NEW YORK (AP) – It’s crowded. It’s hot. You have to climb hundreds of steps to get there. And throngs of people can’t wait to visit.

Unfortunately, many will have to. Tickets sold out fast for the July Fourth reopening of the Statue of Liberty’s crown, closed since shortly after the terrorist attacks of Sept. 11, 2001.

Aaron Weisinger, a 26-year-old from Walnut Creek, Calif., was one of the lucky ones. He will be part of the first group of tourists in eight years to climb the 354 steps, 146 of them up a narrow spiral staircase, to stand atop the statue’s head and peer from under the spikes of her crown.

“The statue is very powerful. It symbolizes liberty and freedom,” said Weisinger, whose great-grandparents met Lady Liberty’s gaze as they passed through Ellis Island from Eastern Europe.

Reasons vary for why the crown has been closed for so long, and there are questions about the role terrorism played in that.

After terrorists leveled the World Trade Center just across New York Harbor, the statue was closed to visitors until 2004, when the base, pedestal and outdoor observation deck reopened.


In May, the Obama administration announced that the crown would once again welcome visitors, albeit cautiously. Starting Saturday, only 30 people an hour will be allowed into the crown, and they will be brought up in groups of 10, guided by park rangers along the way.

New handrails have been installed to help with the climb. Bags, both big and small, are not allowed. Only cameras and cell phones are acceptable.

The National Park Service says the crown remained closed since Sept. 11 because the narrow, double-helix staircases could not be safely evacuated in an emergency and didn’t comply with fire and building codes. Tourists often suffered heat exhaustion, shortness of breath, panic attacks, claustrophobia and fear of heights, spokesman Darren Boch said.

Rep. Anthony Weiner, D-N.Y., has pushed for years for the crown to be reopened, once calling the decision to close it off “a partial victory for terrorists.” He said for it to be off limits for so long was an embarrassment.

“I’ve always said this was as much a failure of creativity as it was a failure of courage,” Weiner said. “I just think they couldn’t figure out basic things like limiting the number of people, for example, or limiting whether they can carry a bag with them.

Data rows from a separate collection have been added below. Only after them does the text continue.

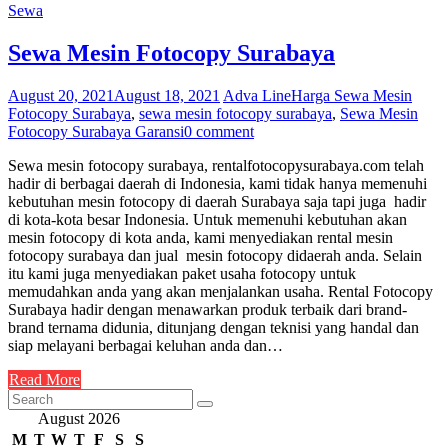
Sewa
Sewa Mesin Fotocopy Surabaya
August 20, 2021
August 18, 2021
Adva Line
Harga Sewa Mesin
Fotocopy Surabaya
,
sewa mesin fotocopy surabaya
,
Sewa Mesin
Fotocopy Surabaya Garansi
0 comment
Sewa mesin fotocopy surabaya, rentalfotocopysurabaya.com telah
hadir di berbagai daerah di Indonesia, kami tidak hanya memenuhi
kebutuhan mesin fotocopy di daerah Surabaya saja tapi juga hadir
di kota-kota besar Indonesia. Untuk memenuhi kebutuhan akan
mesin fotocopy di kota anda, kami menyediakan rental mesin
fotocopy surabaya dan jual mesin fotocopy didaerah anda. Selain
itu kami juga menyediakan paket usaha fotocopy untuk
memudahkan anda yang akan menjalankan usaha. Rental Fotocopy
Surabaya hadir dengan menawarkan produk terbaik dari brand-
brand ternama didunia, ditunjang dengan teknisi yang handal dan
siap melayani berbagai keluhan anda dan…
Read More
August 2026
M
T
W
T
F
S
S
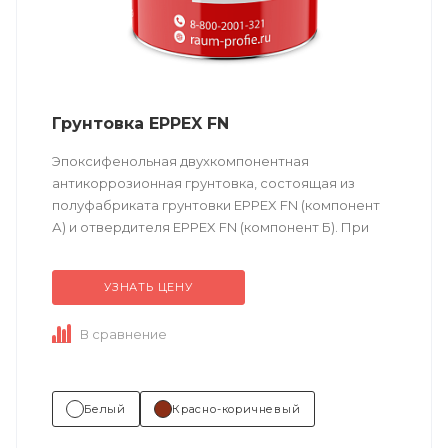
Грунтовка EPPEX FN
Эпоксифенольная двухкомпонентная
антикоррозионная грунтовка, состоящая из
полуфабриката грунтовки EPPEX FN (компонент
А) и отвердителя EPPEX FN (компонент Б). При
отверждении образует покрытие устойчивое к
широкой гамме химикатов....
УЗНАТЬ ЦЕНУ
В сравнение
Белый
Красно-коричневый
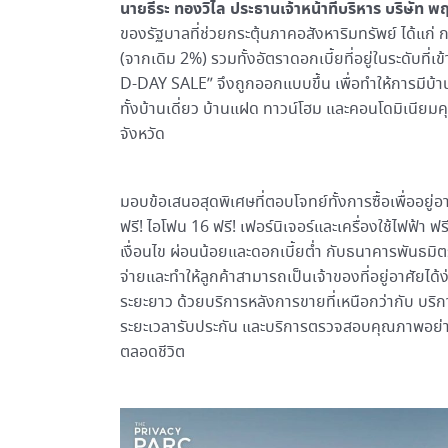
นายธีระ ทองวิไล ประธานเจ้าหน้าที่บริหาร บริษัท
ของรัฐบาลที่ช่วยกระตุ้นภาคอสังหาริมทรัพย์ ได้แ
(จากเดิม 2%) รวมทั้งอัตราดอกเบี้ยที่อยู่ในระดับที่เ
D-DAY SALE” จึงถูกออกแบบขึ้น เพื่อทำให้การมีบ้
ทั้งบ้านเดี่ยว บ้านแฝด ทาวน์โฮม และคอนโดมิเนีย
จังหวัด
มอบข้อเสนอสุดพิเศษที่ตอบโจทย์ทั้งการซื้อเพื่ออยู่อ
ฟรี! ไอโฟน 16 ฟรี! เฟอร์นิเจอร์และเครื่องใช้ไฟฟ้า 
เงื่อนไข ผ่อนน้อยและดอกเบี้ยต่ำ กับธนาคารพันธมิต
จ่ายและทำให้ลูกค้าสามารถเป็นเจ้าของที่อยู่อาศัยได้
ระยะยาว ด้วยบริการหลังการขายที่เหนือกว่ากับ บร
ระยะเวลารับประกัน และบริการตรวจสอบคุณภาพอย่างต
ตลอดชีวิต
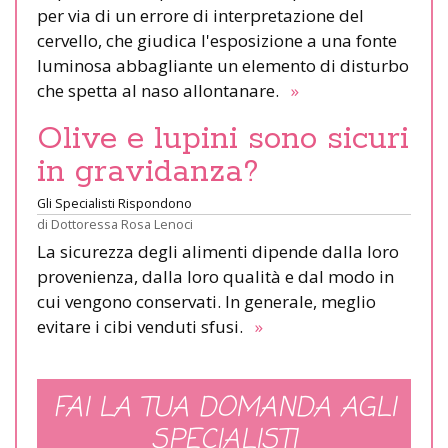
per via di un errore di interpretazione del
cervello, che giudica l'esposizione a una fonte
luminosa abbagliante un elemento di disturbo
che spetta al naso allontanare.
»
Olive e lupini sono sicuri
in gravidanza?
Gli Specialisti Rispondono
di
Dottoressa Rosa Lenoci
La sicurezza degli alimenti dipende dalla loro
provenienza, dalla loro qualità e dal modo in
cui vengono conservati. In generale, meglio
evitare i cibi venduti sfusi.
»
FAI LA TUA DOMANDA AGLI
SPECIALISTI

“It’s such a great experience for all the reasons why the National Park Service wanted us not to have it. It’s great because it is cramped. It’s great because it is hot. It’s great because it’s an adventure.”


Boch insisted that fear of a terrorist attack was not the primary reason why the crown remained closed. The statue’s designer, Frederic Auguste Bartholdi, never intended for visitors to ascend to the crown, he said.

“We had actually looked at closing the crown even before 9/11, for the safety of visitors and protection of the resource itself,” Boch said.

The $15 tickets to the crown went on sale June 13, and tickets for the July Fourth weekend sold out within hours. Four of those tickets went to Weisinger, whose girlfriend’s parents are also immigrants.

“We’re both in a situation where our parents and great-grandparents put in so much work for us to be able to live the lives that we do,” he said.

So far, about 14,500 tickets to the crown have been sold, most of them for visits through the end of August. Tickets currently on sale are for visits in the fall and beyond.

Recent visitors to Liberty Island fondly remembered previous trips to the crown and looked forward to getting up there again.


Victor Smith, of Vicksburg, Miss., hadn’t been back to the statue since he was 12. The 66-year-old recalled climbing the long spiral staircase with his brother and father.

“My older brother was 14 and we like to run him to death going up the stairs, but it was fun,” Smith said.

Not everyone was so enthusiastic.

“I thought it was overrated even as a kid,” said Christine Lancet, a 26-year-old park ranger on Liberty Island and a native New Yorker. “Personally, I’m not a big fan of a spiral staircase. It’s very tight, it’s very narrow, it’s dark, you’re not paying attention to what’s going on around you because your concern is, ‘Oh, my god, let me up to the crown, please!'”

But some said the challenge would be hard to ignore.

Carla Vergara, a 32-year-old from Buenos Aires, Argentina, was sitting on the green lawn beneath Lady Liberty with her husband, Damian, and their 8-month-old son, Manuel. The family was visiting New York for the first time when they learned they were a week too early for the chance to climb to the crown.

“We’ve been in the Eiffel Tower, we’ve been in the Pisa tower, we’ve been in the Vatican at the top,” she said. “We are a little bit disappointed that we couldn’t be in here, too,” Vergara said.

Even Victor Smith’s 63-year-old wife, Betty, yearned for a chance to climb and conquer.

“That’s just like people going to the top of Mount Everest. You stand at the bottom and you can look up and think, ‘Why would any fool want to go up to the top of Mount Everest?’ But it’s up there and people want to experience that, and so they risk their lives to do it. That’s what life is all about, our experiences along the way.”